Qaqa also complained of reports that he had been captured, when, he said, a different man had been taken prisoner.

“We have repeatedly cautioned reporters and media houses to be professional and objective in their reports,” he told Premium Times. “This is a war between us and the government of Nigeria. Unfortunately, the media have not been objective and fair in their report of the ongoing war, they chose to take sides.”

Kari, the university lecturer and political analyst, said the attacks on the media will have a chilling effect on reporters in Nigeria, making writers afraid to criticize or comment on Boko Haram. But, he said, Boko Haram’s next target could be anywhere, at any time.

“There are no organizations or groups that can say they are immune from the group [Boko Haram],” he said. “It is the most frightening thing about them, they are capable of doing anything.”

Bombers also targeted Christian churches over the weekend. In the northern city of Kano, at least 16 people were killed Sunday after bombs went off at a Christian service on a university campus. Gunmen fired on those who tried to flee and escaped on motorcycles, reported police.

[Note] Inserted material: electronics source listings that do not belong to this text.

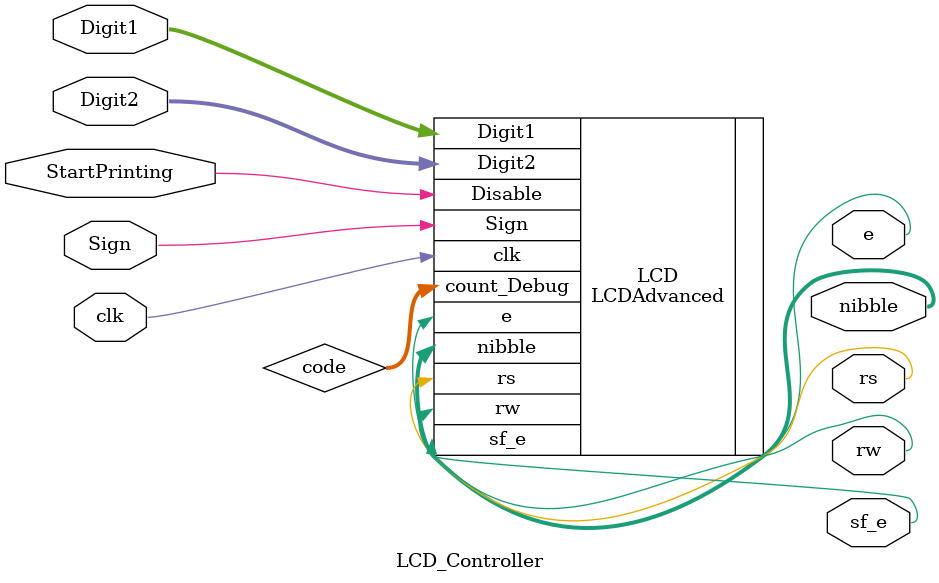
<source format=v>
`timescale 1ns / 1ps
module LCD_Controller(
clk,
sf_e,
e,
rs,
rw,
nibble,
Sign,
Digit1, //Data to be printed 
Digit2,
StartPrinting
 );
 
input clk;//pin C9 is 50 MHz on board clk
input [3:0] Digit1,Digit2;//max 2 digits
input StartPrinting, Sign;

output sf_e; //1 LCD access 
output e; //enable (1)
output rs; //Register Select (1 data bits for R/W)
output rw; //Read/Write, 1/0
output [3:0] nibble; //to form a nibble
wire [5:0] code;

LCDAdvanced LCD(
.clk(clk),//Uncertainity
.sf_e(sf_e),
.e(e),
.rs(rs),
.rw(rw),
.nibble(nibble),
.Sign(Sign),
.Digit1(Digit1), //Data to be printed
.Digit2(Digit2),
.Disable(StartPrinting),
.count_Debug(code)
    );

endmodule

</source>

No one immediately claimed responsibility for the attack, or for an attack later that day on a police commissioner, but it appears to be part of an established Boko Haram trend. Last Christmas, dozens were killed in church bombings near the capital, and the year before, the group claimed responsibility for church bombings in Jos that left more than 86 people dead.

The problem of the violence may be spill over Nigeria's borders. Chadian President Idriss Deby, according to the BBC, said Boko Haram's activities threaten to destabilize the West African region, and called for the "creation of a joint deterrence force" to "eradicate" the group.